Assignment: Continue the article below on writing a strong P2P lending borrower profile, picking up right after its final sentence.

Document excerpt:
# # # # # # #

Everybody has a different need for borrowing money. Some might want to get a new $5,000 home theatre system (!!!), while some might need a $10,000 loan to prevent their small business from going under. It’s important to understand that if you are a borrower in P2P lending, you must present yourself in the best light possible.
Treat your P2P lending borrower’s profile as if you were about to interview for a job. Your resume needs to exemplify your strengths while deemphasizing your weaknesses. The average employer spends just seven seconds on a resume before making a decision whether to go forward with an interview or boot you to the curb. The same cursory amount of time is spent by a lender, especially one that is investing in over one hundred notes for diversification purposes!
EXAMPLE OF A POORLY RATED P2P BORROWER
I just spent the past couple hours going through Prosper.com’s investment system to deploy $1,000 in new loans. What stood out was how little some borrowers spend filling out their profile. Let’s use the below D rated borrower as an example.
The borrower’s credit profile is what it is. If you’ve got 23 delinquencies in the last 7 years, Prosper’s system will pick this fact up. There is no escaping or massaging your profile except for when it comes to your employment info such as “Stated Income” and “Occupation.” Stated income is hard to verify, while this borrower doesn’t even bother to highlight their occupation. Parking ticket officer perhaps? Just like when you don’t put down your GPA, an investor thinks the worst!
As I wrote in a previous article entitled, “P2P Investor Returns By Borrower Rating And Credit Score,” my plan is to disperse funds between AA (top rating) and D, E, and HR (lowest ratings) for a dumbbell approach to achieving 6-9% net returns. This borrower’s profile looks alarming, however that’s what the estimated 22% expected interest return is for. The borrower’s debt to income ratio is low, while the revolving credit balance of $2,168 is not high at all. Alrighty, let’s take a chance!
Not so fast. With a D Prosper rating, a 640-659 credit score and 23 delinquencies in 7 years, I want to know more about this borrower’s past. The solution for a borrower is to simply describe the purpose of the loan and why they are a good candidate in the “Description” section below. This is where one can really sell themselves to create a connection with the lender. Again, if you write nothing, investors will think you’ve got something to hide, like being a bank robber.
Imagine reading a description such as, “The purpose of this loan will be used to help rebuild my house of 28 years after burglars set fire to my kitchen and stole my wedding ring that was given to me by my deceased husband. I’m an excellent candidate for this loan because although I’ve gone through much hardship in life, I plan on making amends by consolidating my loans and paying off all my debts.”
Instead, the borrower writes NOTHING. As a result, I’m not even going to bother because there are plenty of D rated borrowers in the system. If you are a low rated borrower, it’s more important than ever to share your story!

# # # # # # #

The data:

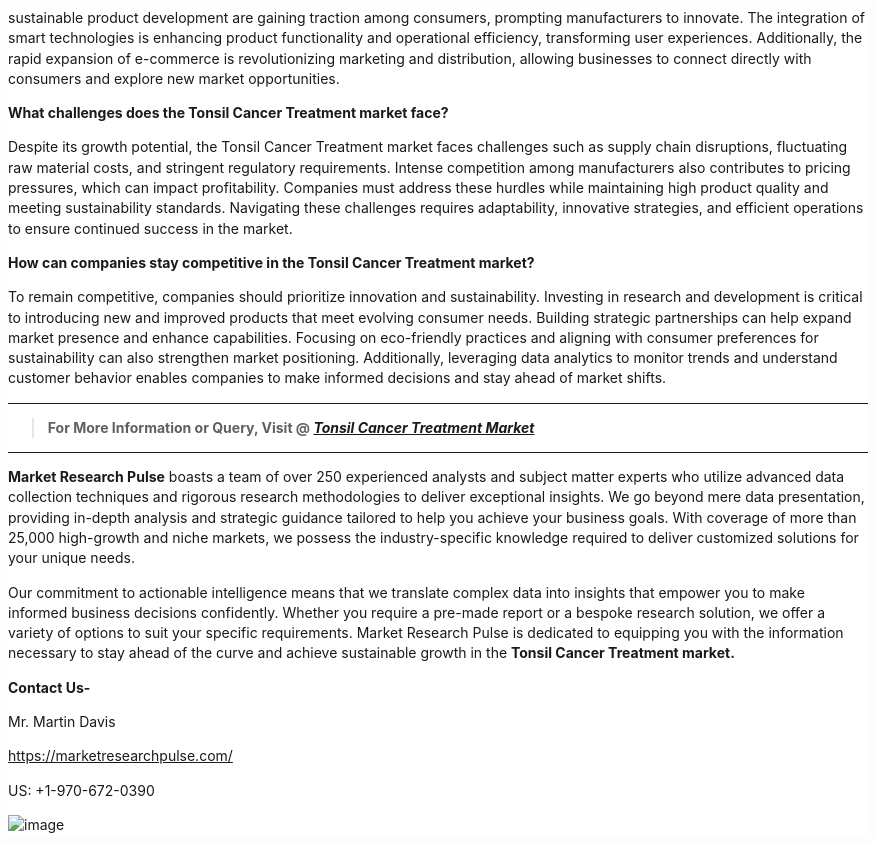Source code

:sustainable product development are gaining traction among consumers, prompting manufacturers to innovate. The integration of smart technologies is enhancing product functionality and operational efficiency, transforming user experiences. Additionally, the rapid expansion of e-commerce is revolutionizing marketing and distribution, allowing businesses to connect directly with consumers and explore new market opportunities.</p><p><strong>What challenges does the Tonsil Cancer Treatment market face?</strong></p><p>Despite its growth potential, the Tonsil Cancer Treatment market faces challenges such as supply chain disruptions, fluctuating raw material costs, and stringent regulatory requirements. Intense competition among manufacturers also contributes to pricing pressures, which can impact profitability. Companies must address these hurdles while maintaining high product quality and meeting sustainability standards. Navigating these challenges requires adaptability, innovative strategies, and efficient operations to ensure continued success in the market.</p><p><strong>How can companies stay competitive in the Tonsil Cancer Treatment market?</strong></p><p>To remain competitive, companies should prioritize innovation and sustainability. Investing in research and development is critical to introducing new and improved products that meet evolving consumer needs. Building strategic partnerships can help expand market presence and enhance capabilities. Focusing on eco-friendly practices and aligning with consumer preferences for sustainability can also strengthen market positioning. Additionally, leveraging data analytics to monitor trends and understand customer behavior enables companies to make informed decisions and stay ahead of market shifts.</p><hr /><blockquote><p><strong>For More Information or Query, Visit @&nbsp;<em><a href="https://marketresearchpulse.com/report/8031/tonsil-cancer-treatment-market?utm_source=Linkedin&utm_medium=0115">Tonsil Cancer Treatment Market</a></em></strong></p></blockquote><hr /><p><strong>Market Research Pulse</strong> boasts a team of over 250 experienced analysts and subject matter experts who utilize advanced data collection techniques and rigorous research methodologies to deliver exceptional insights. We go beyond mere data presentation, providing in-depth analysis and strategic guidance tailored to help you achieve your business goals. With coverage of more than 25,000 high-growth and niche markets, we possess the industry-specific knowledge required to deliver customized solutions for your unique needs.</p><p>Our commitment to actionable intelligence means that we translate complex data into insights that empower you to make informed business decisions confidently. Whether you require a pre-made report or a bespoke research solution, we offer a variety of options to suit your specific requirements. Market Research Pulse is dedicated to equipping you with the information necessary to stay ahead of the curve and achieve sustainable growth in the <strong>Tonsil Cancer Treatment market.</strong></p><p><strong>Contact Us-</strong></p><p>Mr. Martin Davis</p><p>https://marketresearchpulse.com/</p><p>US: +1-970-672-0390</p>
![image](https://github.com/user-attachments/assets/5af6e249-adca-40f3-9cea-5eb222091776)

# # # # # # #

Written reply:
EXAMPLE OF AN “AA” RATED P2P BORROWER
Now let’s take a look at an AA rated borrower’s profile on Prosper.com. This borrower plans to pay an interest of 6.7% on her loan, more than 3X the current risk-free 10-year Treasury yield of 1.9%.
It’s obvious from the borrower’s credit profile that she is an excellent candidate. She has a Prosper Score of 9, a 800-819 credit score, no delinquencies, and a moderate debt/income ratio of 25%. The only red flag is that she doesn’t highlight her occupation. Be proud of your occupation, no matter what it is folks!
What sold me on this loan was her simple financial situation description. “My payments are always full payments made on time. I was in banking for 20 years so I have always been good with money.” Her Prosper Activity information of 17 on-time payments backs up her description nicely. Although my plan was to make 20, $50 loans this round. I decided to invest more heavily in such borrower’s whose profiles I really like.
TIPS FOR BORROWERS OF P2P LENDING TO GET THAT MONEY
- Think Like A Lender: The number one thing a lender wants is knowing he can trust you to pay the agreed upon interest rate in the time stated in the contract. The more you can convince a lender you are credible borrower, the higher the chance you will be able to get money.
- Tell The Truth: Remember that social capital carries a lot of weight in the internet world now. As soon as you start to lie or mislead investors, you will be shutout forever. Everybody makes mistakes with their money. Just come clean and get people on your side! As soon as an investor sniffs something fishy, you will be blackballed.
- Describe As Much As Possible: Be as clear and explicit as possible why you need the money. If you need the money to pay this year’s college tuition, say so! Saying you need money to achieve “a brighter future” is not good enough. You don’t want to leave any doubt in the lender’s mind where your money is going. Fill out your application as completely as possible and leave no question unanswered!
- Check Grammar And Punctuation: Nothing turns off a reader or lender than poor grammar and punctuation. You wouldn’t send a poorly written application to a college of your choice, nor would you forget to spell check your resume before sending it to your dream employer. The same rules apply for borrowing someone else’s hard earned money. The default assumption for applications with poor grammar is low quality, high risk, scammers.
- Expectations: If you’re banging a 580 credit score while making $35,000 a year, don’t expect to miraculously have people banging down your internet door to fund a $25,000 loan. Prosper will calculate your Debt to Income ratio which limits you to what you can reasonably borrow. Prosper’s goal is to keep the marketplace running and to minimize defaults for everyone’s good!
- Don’t Come Across As Desperate: The more desperate in your application you sound, the less likely an investor will lend you money. You’ve got to have a confident, matter-of-fact tone in your writing. Have your parents or loved one review your application. Do not whine about why life is unfair. Be as confident as possible that you will utilize the money for a necessity and pay them back.
RESPECT THE CONTRACT
Understand that someone will be lending their hard-earned money to help make your financial situation better. They believe in your story and are therefore taking a leap of faith to help you. The lender is also trying to improve their financial situation. By defaulting on your loan, you are directly hurting someone else as a result.
The P2P lending marketplace is often times a second chance for those who’ve gone through financial difficulty. Please always honor your borrowing contract on Prosper. If you fail to repay your debt, your credit score will get smashed, and your social capital will be ruined to a point where you will run out of places to ever borrow money again.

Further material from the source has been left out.